_WHAT THIS EXERCISE ASKS_.
a - Answer each question from the thread below.
(i) Whose modernism does the quoted passage discuss?
(ii) According to the quoted passage, what do contemporary writers working in the vein of nineteenth-century naturalism confuse?
(iii) Which two kinds of movies does the commenter say the passage brings to mind?
b - For each statement, decide whether the thread below supports it. Answer yes or no, and quote the words from the thread that settle it.
(i) The commenter disliked the book review.
(ii) The quoted passage describes pure abstraction as a language game that denies transcendent truth.
(iii) The commenter holds that film is fundamentally modernist.
c - Reproduce word for word the part of the thread below that runs from "This passage summarizes" up to and including "an evident plot.".

_ARTICLE_.

☆ ☆ ☆ ☆ ☆

Prophets of the Modern - magda_wang
https://isi.org/modern-age/prophets-of-the-modern/
======
xtiansimon
I enjoyed this book review. Here is a passage,

'''

"The modernism Gabriel Josipovici advocates...a sort of artistic
middle...way... One extreme his writing studiously avoids is...rote
representation, or the notion that words correspond perfectly with numinous
reality. [...] As Josipovici says of contemporary writers still laboring in
the vein of nineteenth-century “naturalism,” they confuse the reality-effect
for reality. The end result is usually a doubling down on grittiness, as if
exchanging love for lust or a whisper for a curse in the novel allows some
fuller entry into the depths of life. [...]

At the other end of the spectrum, modernism seeks to avoid the jouissance of
pure abstraction, a language game that denies the existence of transcendent
truth altogether. [...] As clichéd as it might be to point out, this really
amounts to a kind of nihilism dressed up in garish academic lingo. And morally
defunct as a complete denial of transcendent truth might be, it also makes for
boring art."

'''

This passage summarizes nicely the author's modernist ethos. It reminds me why
film is fundamentally modernist at it's core--Show don't tell. With this
reading two quotes leap out as movie criticism: 'confuse the reality-effect
for reality', 'complete denial of transcendent truth...makes for boring art.'
Makes me think of action movies with lots of guns, and movies with rambling
scenes without an evident plot.

☆ ☆ ☆ ☆ ☆

_SUPPLIED INFORMATION_.
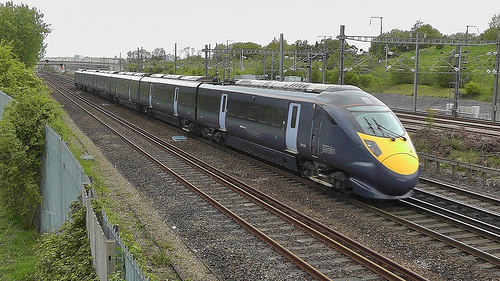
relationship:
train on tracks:
[76, 66, 419, 203] [40, 66, 499, 280]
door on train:
[284, 103, 306, 159] [76, 66, 419, 203]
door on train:
[217, 93, 232, 130] [76, 66, 419, 203]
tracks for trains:
[40, 66, 499, 280] [76, 66, 419, 203]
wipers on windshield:
[366, 116, 403, 144] [346, 105, 414, 144]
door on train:
[172, 86, 184, 120] [76, 66, 419, 203]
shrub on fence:
[1, 97, 45, 224] [1, 87, 152, 279]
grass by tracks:
[74, 145, 120, 189] [40, 66, 499, 280]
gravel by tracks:
[112, 201, 223, 278] [40, 66, 499, 280]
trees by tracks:
[0, 0, 59, 110] [40, 66, 499, 280]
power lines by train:
[73, 22, 495, 117] [76, 66, 419, 203]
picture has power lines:
[0, 1, 499, 278] [73, 22, 495, 117]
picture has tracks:
[0, 1, 499, 278] [40, 66, 499, 280]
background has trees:
[2, 4, 499, 115] [125, 23, 498, 72]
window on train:
[271, 107, 288, 131] [76, 66, 419, 203]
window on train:
[225, 100, 237, 118] [76, 66, 419, 203]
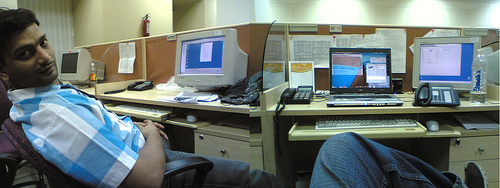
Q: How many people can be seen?
A: Two.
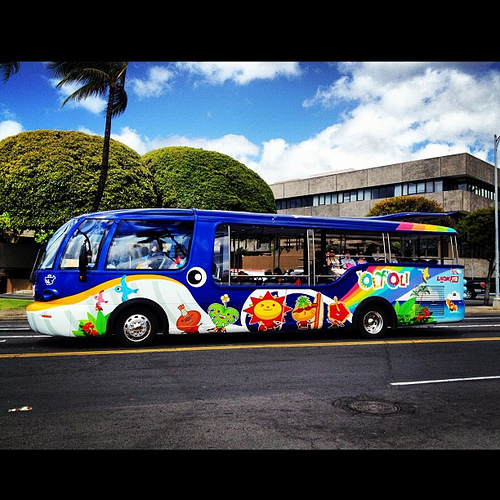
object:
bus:
[24, 207, 468, 347]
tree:
[45, 62, 131, 211]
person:
[328, 250, 341, 281]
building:
[268, 154, 499, 305]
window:
[395, 183, 403, 197]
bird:
[115, 272, 139, 302]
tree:
[139, 145, 279, 213]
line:
[0, 336, 500, 360]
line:
[390, 377, 499, 387]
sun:
[242, 291, 293, 332]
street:
[2, 320, 499, 498]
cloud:
[175, 63, 309, 88]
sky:
[1, 62, 499, 183]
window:
[211, 222, 308, 290]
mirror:
[79, 243, 89, 282]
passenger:
[356, 251, 368, 266]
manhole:
[348, 399, 398, 414]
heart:
[207, 302, 240, 332]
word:
[355, 269, 410, 291]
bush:
[0, 130, 157, 228]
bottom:
[29, 316, 469, 337]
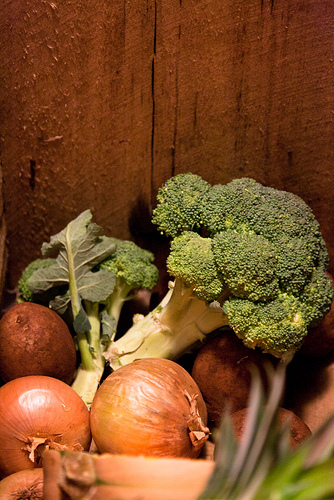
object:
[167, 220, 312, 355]
piece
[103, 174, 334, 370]
broccoli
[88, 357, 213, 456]
onion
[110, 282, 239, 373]
stalk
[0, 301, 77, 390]
potato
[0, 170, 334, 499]
vegetables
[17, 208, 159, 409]
vegetable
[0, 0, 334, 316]
box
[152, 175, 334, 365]
head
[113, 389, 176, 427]
skin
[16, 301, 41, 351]
skin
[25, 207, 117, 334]
leaf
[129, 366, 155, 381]
water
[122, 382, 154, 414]
reflection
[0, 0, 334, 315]
plant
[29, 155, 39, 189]
oval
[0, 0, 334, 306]
plank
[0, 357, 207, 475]
onions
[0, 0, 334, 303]
wall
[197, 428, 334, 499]
leaves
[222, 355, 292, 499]
scallion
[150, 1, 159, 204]
crack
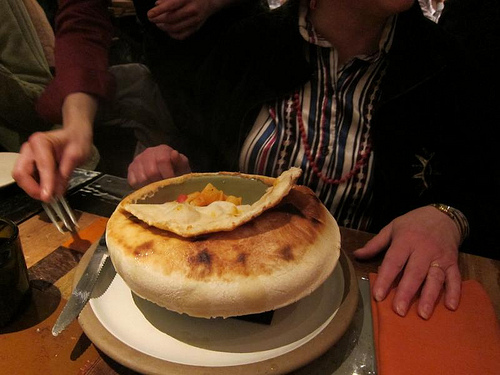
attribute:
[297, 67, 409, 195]
necklace — red, pearl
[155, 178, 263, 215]
peaches — pieces, baked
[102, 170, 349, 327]
pie — giant, peach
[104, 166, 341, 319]
pot pie — large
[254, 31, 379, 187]
necklace — red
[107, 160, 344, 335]
pie — giant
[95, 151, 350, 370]
meal — cooked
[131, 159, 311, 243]
crust — piece, pulled to the side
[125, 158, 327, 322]
pot pie — cooked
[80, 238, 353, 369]
plate — white, brown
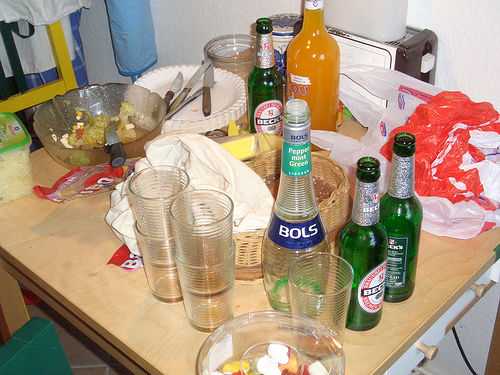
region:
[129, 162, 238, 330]
Empty used glasses on the table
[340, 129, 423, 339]
Beer bottles on the table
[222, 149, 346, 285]
Wicker basket on the table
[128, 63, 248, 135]
Stack of paper plates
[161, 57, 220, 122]
Knives on the paper plates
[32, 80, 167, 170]
Leftover food in a glass bowl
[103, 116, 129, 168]
Knife in the bowl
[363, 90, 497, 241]
Plastic bags on the table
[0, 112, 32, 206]
Plastic container with green top on the table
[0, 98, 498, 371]
Wooden table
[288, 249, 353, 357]
A glass on a table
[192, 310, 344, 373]
Bowl of food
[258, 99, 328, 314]
Bottle of a drink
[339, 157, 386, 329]
Green bottle of beer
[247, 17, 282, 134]
Bottle filled with beer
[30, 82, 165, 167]
A glass bowl sitting on a table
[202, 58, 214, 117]
A knife on a plate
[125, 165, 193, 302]
A stack of glasses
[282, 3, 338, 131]
A bottle of an orange drink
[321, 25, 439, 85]
A toaster on a table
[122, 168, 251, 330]
The glasses on the table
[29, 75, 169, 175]
The bowl on the table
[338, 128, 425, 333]
The bottle on the table are green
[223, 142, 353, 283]
The wicker bowl on the table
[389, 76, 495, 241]
The bags on the table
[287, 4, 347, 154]
The bottle of orange drink on the table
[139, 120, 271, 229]
The white cloth in the basket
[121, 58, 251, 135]
A stack of paper plates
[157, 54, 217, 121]
Knives on the paper plates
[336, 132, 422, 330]
green Beck's beer bottles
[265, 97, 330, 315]
BOLS bottled water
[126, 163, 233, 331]
empty plastic party glasses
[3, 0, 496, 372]
table filled with empty bottles, leftover party food, drink, and dinner ware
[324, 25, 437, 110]
toaster with white plastic lever handle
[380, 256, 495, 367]
drawers under butcher block table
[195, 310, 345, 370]
appetizer leftovers in covered dish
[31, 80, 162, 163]
half-full large salad bowl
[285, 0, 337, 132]
bottle of orange beverage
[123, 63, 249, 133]
stack of paper plates and metal silverware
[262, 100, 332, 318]
an empty glass botte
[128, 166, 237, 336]
four empty glasses stacked up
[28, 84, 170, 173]
a nearly empty bowl of salad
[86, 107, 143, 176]
a knife leaning across the edge of a bowl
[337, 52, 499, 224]
a plastic shopping bag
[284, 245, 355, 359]
an empty drinking glass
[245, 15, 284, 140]
am empty bottle of Beck's beer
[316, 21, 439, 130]
a black and white toaster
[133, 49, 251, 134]
a stack of paper plates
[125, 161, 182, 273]
glass on the wooden table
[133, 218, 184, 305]
glass on the wooden table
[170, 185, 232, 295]
glass on the wooden table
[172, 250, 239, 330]
glass on the wooden table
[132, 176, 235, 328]
Glass cups stacked up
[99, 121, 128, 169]
A black handled knife.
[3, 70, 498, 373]
A light brown wooden table.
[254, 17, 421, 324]
Green beer bottles.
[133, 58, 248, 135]
A stack of white paper plates.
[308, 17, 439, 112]
A silver and black toaster.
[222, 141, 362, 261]
A light brown woven basket.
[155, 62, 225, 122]
Knives resting on top of a stack of paper plates.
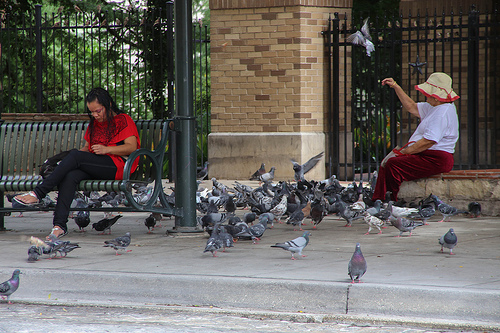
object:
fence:
[0, 14, 208, 115]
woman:
[11, 86, 140, 241]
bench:
[0, 118, 182, 232]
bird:
[227, 220, 258, 243]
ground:
[0, 213, 497, 332]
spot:
[246, 236, 260, 243]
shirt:
[83, 113, 138, 179]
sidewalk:
[1, 213, 498, 298]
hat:
[411, 72, 459, 101]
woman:
[370, 70, 461, 213]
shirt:
[410, 101, 458, 154]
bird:
[0, 268, 22, 303]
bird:
[386, 215, 425, 237]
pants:
[34, 153, 128, 228]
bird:
[346, 242, 366, 284]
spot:
[351, 251, 363, 260]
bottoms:
[400, 148, 453, 174]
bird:
[88, 216, 124, 233]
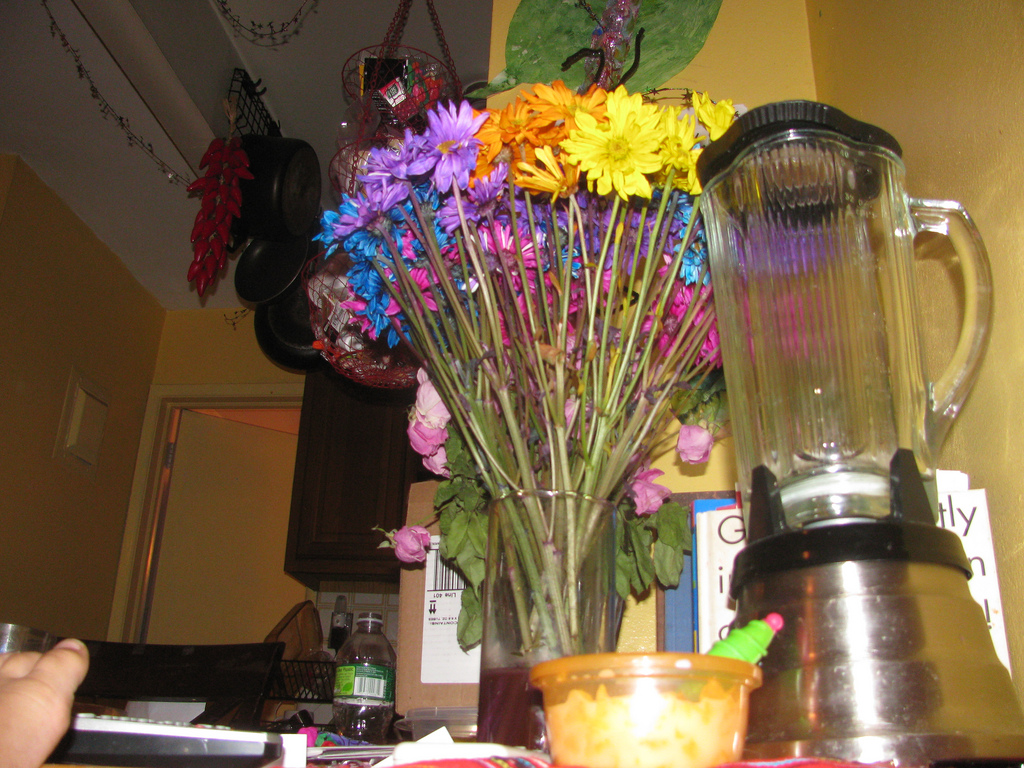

☆ ☆ ☆ ☆ ☆

_LIST OF SOLUTIONS_.
a -
(i) Gabriel Josipovici's.
(ii) They confuse the reality-effect for reality.
(iii) Action movies with lots of guns, and movies with rambling scenes without an evident plot.

b -
(i) No: "I enjoyed this book review."
(ii) Yes: "a language game that denies the existence of transcendent truth altogether"
(iii) Yes: "film is fundamentally modernist at it's core"

c -
This passage summarizes nicely the author's modernist ethos. It reminds me why
film is fundamentally modernist at it's core--Show don't tell. With this
reading two quotes leap out as movie criticism: 'confuse the reality-effect
for reality', 'complete denial of transcendent truth...makes for boring art.'
Makes me think of action movies with lots of guns, and movies with rambling
scenes without an evident plot.